Could you please output all of the data exactly, without the images?

◇ ◇ ◇

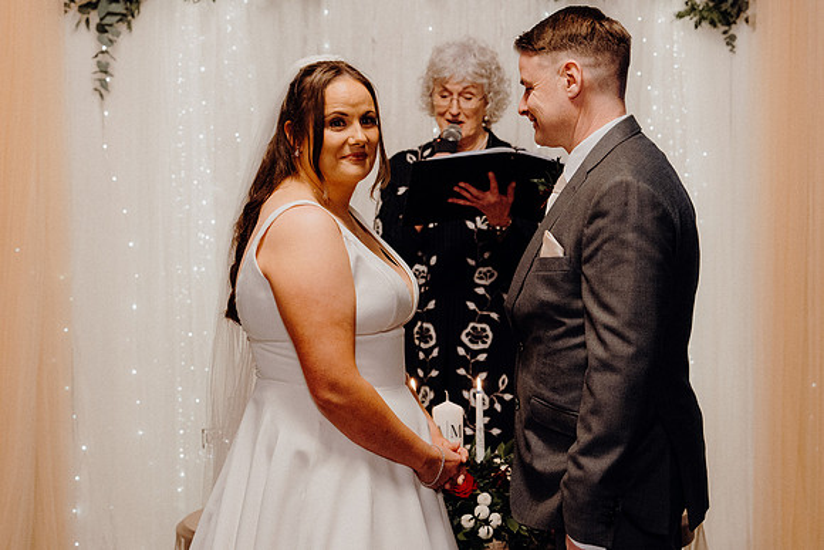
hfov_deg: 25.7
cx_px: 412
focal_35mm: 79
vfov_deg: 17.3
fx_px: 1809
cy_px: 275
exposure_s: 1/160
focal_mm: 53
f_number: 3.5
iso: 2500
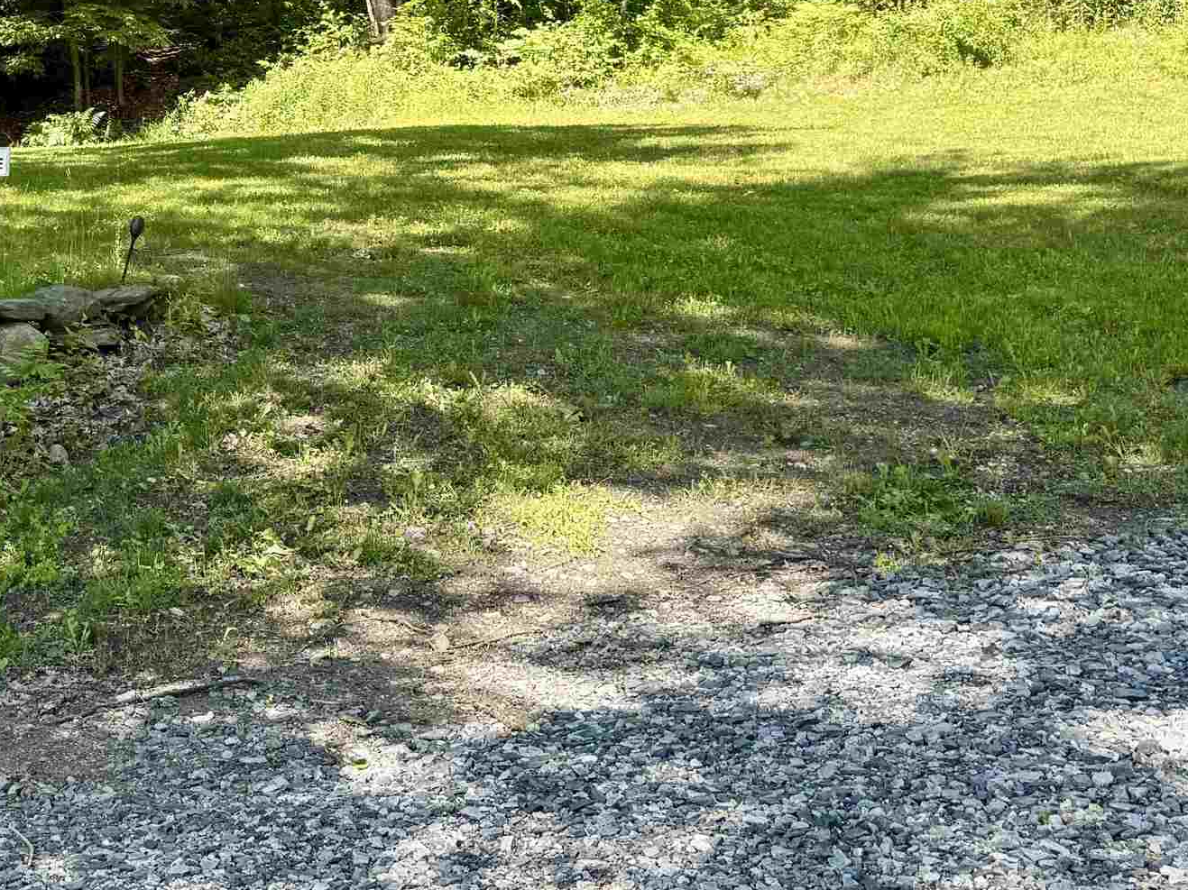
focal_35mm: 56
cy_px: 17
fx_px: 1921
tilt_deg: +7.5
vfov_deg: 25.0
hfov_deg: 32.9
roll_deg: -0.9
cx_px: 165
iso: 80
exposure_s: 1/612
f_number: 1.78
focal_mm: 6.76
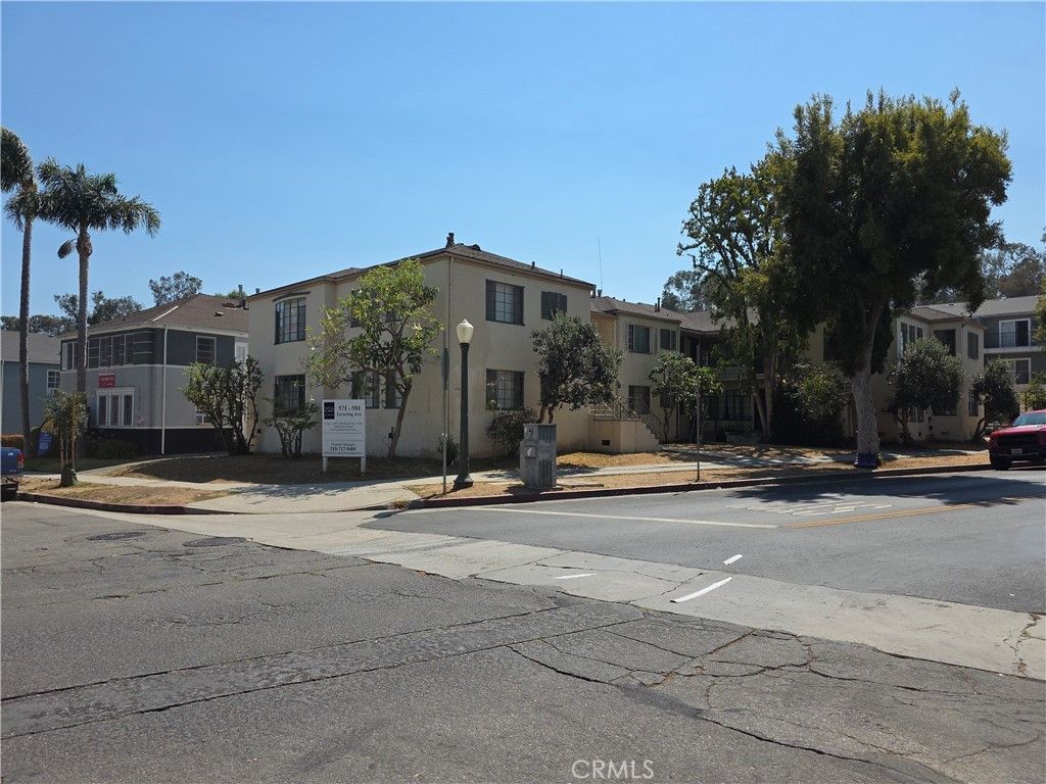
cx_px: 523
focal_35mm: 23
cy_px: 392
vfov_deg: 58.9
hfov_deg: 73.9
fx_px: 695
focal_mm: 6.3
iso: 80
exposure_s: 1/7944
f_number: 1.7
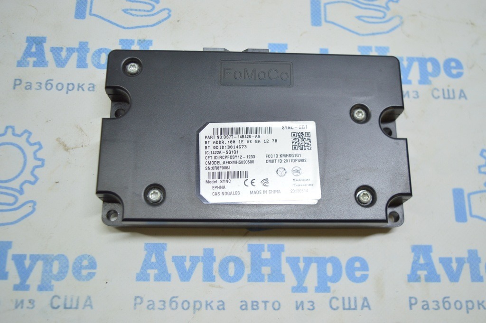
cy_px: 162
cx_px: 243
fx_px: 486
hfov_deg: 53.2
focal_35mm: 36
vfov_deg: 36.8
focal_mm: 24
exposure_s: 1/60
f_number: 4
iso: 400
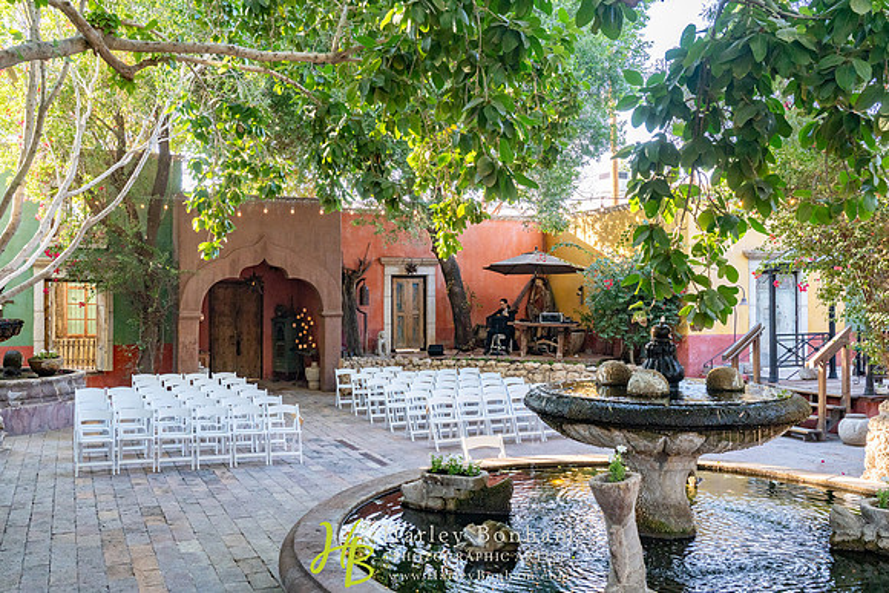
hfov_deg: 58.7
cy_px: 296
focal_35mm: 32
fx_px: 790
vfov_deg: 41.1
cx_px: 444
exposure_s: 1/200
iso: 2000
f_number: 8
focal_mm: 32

◇ ◇ ◇

## Exercise solution
hfov_deg: 25.7
cx_px: 412
focal_35mm: 79
vfov_deg: 17.3
fx_px: 1809
cy_px: 275
exposure_s: 1/160
focal_mm: 53
f_number: 3.5
iso: 2500
focal_35mm: 56
cy_px: 17
fx_px: 1921
tilt_deg: +7.5
vfov_deg: 25.0
hfov_deg: 32.9
roll_deg: -0.9
cx_px: 165
iso: 80
exposure_s: 1/612
f_number: 1.78
focal_mm: 6.76
cx_px: 523
focal_35mm: 23
cy_px: 392
vfov_deg: 58.9
hfov_deg: 73.9
fx_px: 695
focal_mm: 6.3
iso: 80
exposure_s: 1/7944
f_number: 1.7
cy_px: 162
cx_px: 243
fx_px: 486
hfov_deg: 53.2
focal_35mm: 36
vfov_deg: 36.8
focal_mm: 24
exposure_s: 1/60
f_number: 4
iso: 400
hfov_deg: 58.7
cy_px: 296
focal_35mm: 32
fx_px: 790
vfov_deg: 41.1
cx_px: 444
exposure_s: 1/200
iso: 2000
f_number: 8
focal_mm: 32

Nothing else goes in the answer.